A more extended search, later, resulting as fruitlessly, the idea that Persimmon Sneed had been in some way lured bodily within the grasp of the devil prevailed among the more ignorant people of the community; they dolorously sought to point the moral how ill the headstrong fare, and speculated gloomily as to the topic on which he had ventured to argue with Satan, who in rage and retaliation had whisked him away. But there was a class of citizens in Colbury who hearkened with elated sentiments to this story of the burning spring. A company of capitalists was promptly organized, every inch of attainable land on the mountain was quietly bought, and machinery for boring for oil was already at the spring when the news was brought to Selwyn by Hanway, who, not having seen the young stranger for the past week or so, feared he was ill. The flakes of the first snow of the season were whirling past the windows—no more on autumn leaves they looked, no more on far-off bare but azure mountains, feigning summer. The distant ranges were ghostly white. The skeleton woods near at hand were stark and black, and trembled with sudden starts, and strove wildly with the winds, and were held in an inexorable fate, and cried and groaned aloud.

Hanway was right in his surmise, for Selwyn was ill, and lay on the lounge wheeled up to the fire. His cheeks seemed still touched with color, the reflection from the ragged red smoking-jacket which he wore, but a sort of smitten pallid doom was on his brow and in his eyes. His gaze dwelt insistently on the doctor, the tall, thin practitioner of the surrounding country, who had just finished an examination and was slowly returning his spectacles to their case as he stood before the fire. It seemed as if the patient expected him to speak, but he said nothing, and looked down gravely into the red coals.

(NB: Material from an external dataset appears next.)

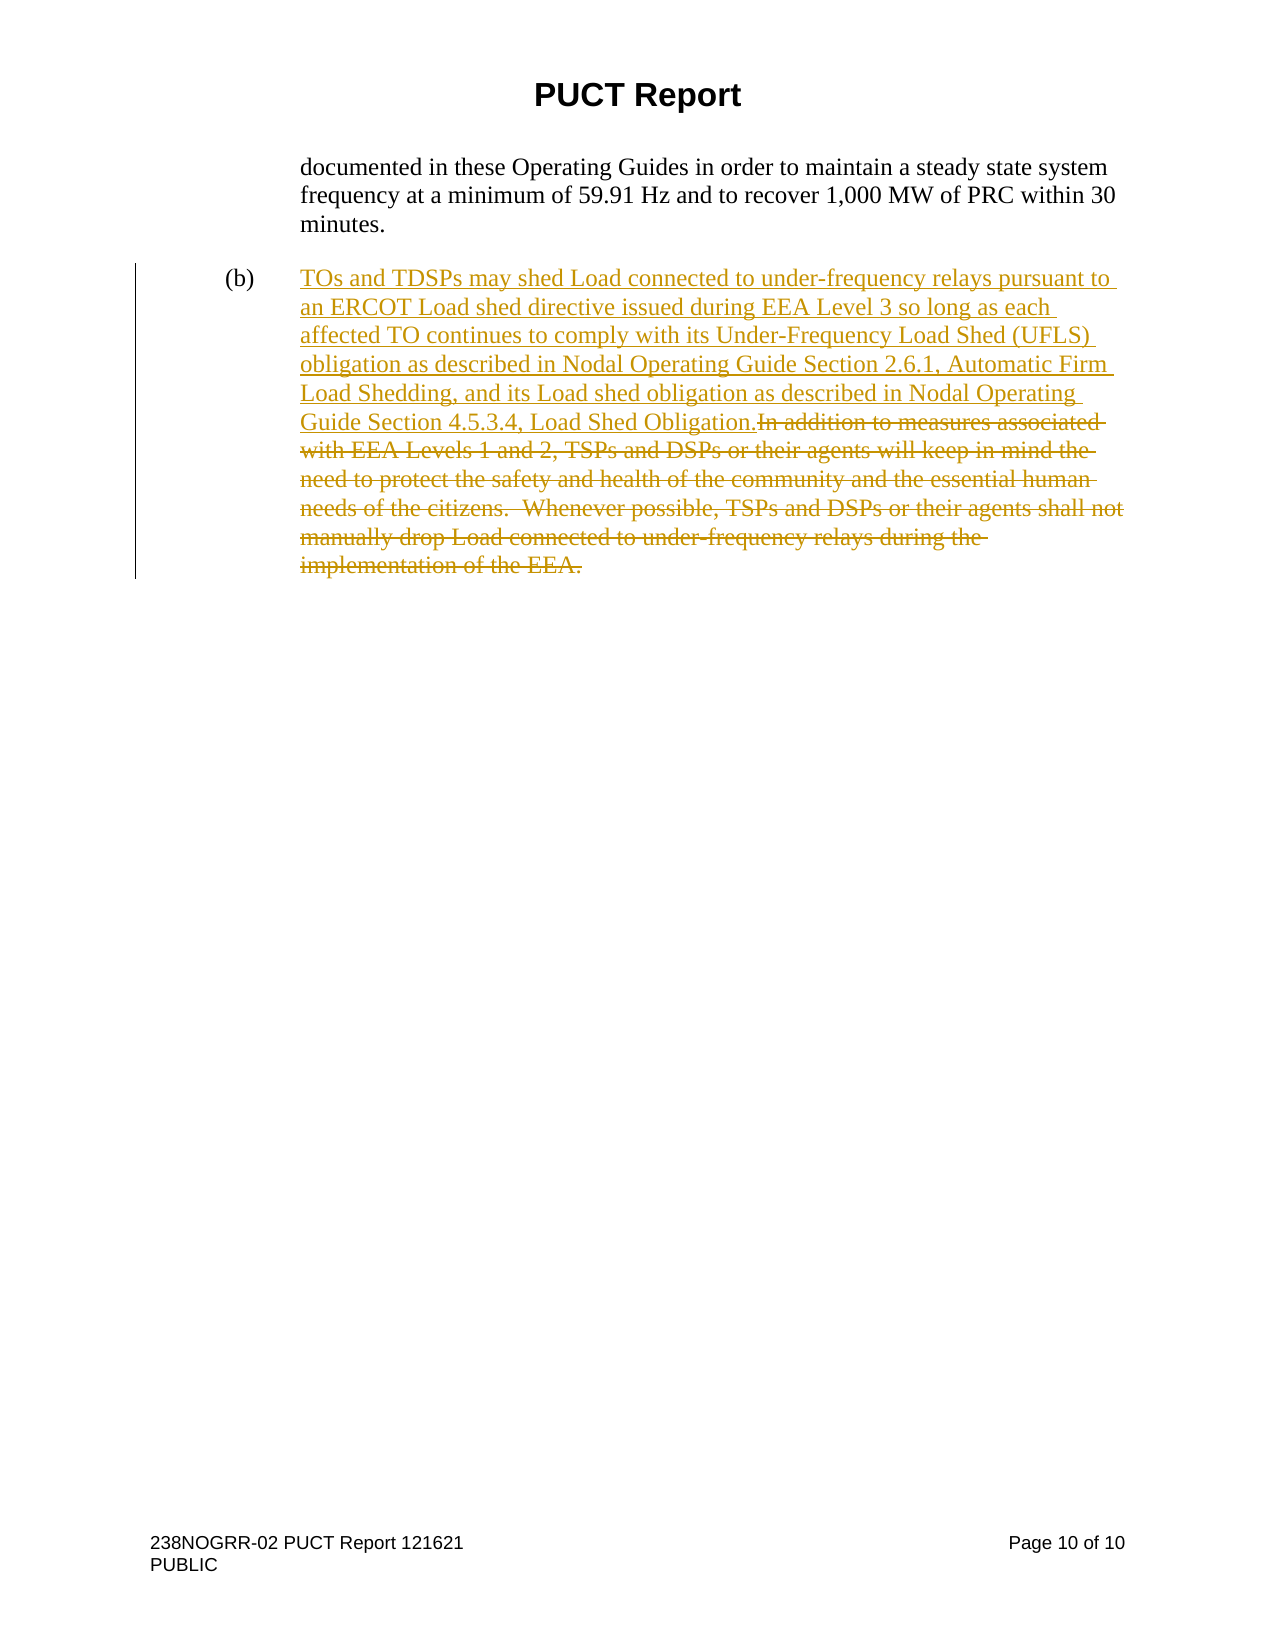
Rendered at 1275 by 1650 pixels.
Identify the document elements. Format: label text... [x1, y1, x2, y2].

list (b) [225, 263, 1125, 579]
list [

Then it was that Hanway narrated the sensation of the neighborhood. It roused Selwyn to a frenzy of excitement; his disjointed, despairing exclamations, in annotation, as it were, of the story, disclosed his own discovery of the oil, his endeavors to secure the opinion of an expert as to its value, his efforts to buy up the land, his reasons for opposing the premature opening of a road which might reveal the presence of the oil springs, when the law discriminating in favor of oil works and similar interests would later make the way thither a public thoroughfare at all events. He cried out upon his hard fate, when money might mean life to him; upon the bitter dispensation of the mysterious kindling of those hidden secluded waters to blazon his secret to the world, to enrich others through his discovery which should have made him so rich.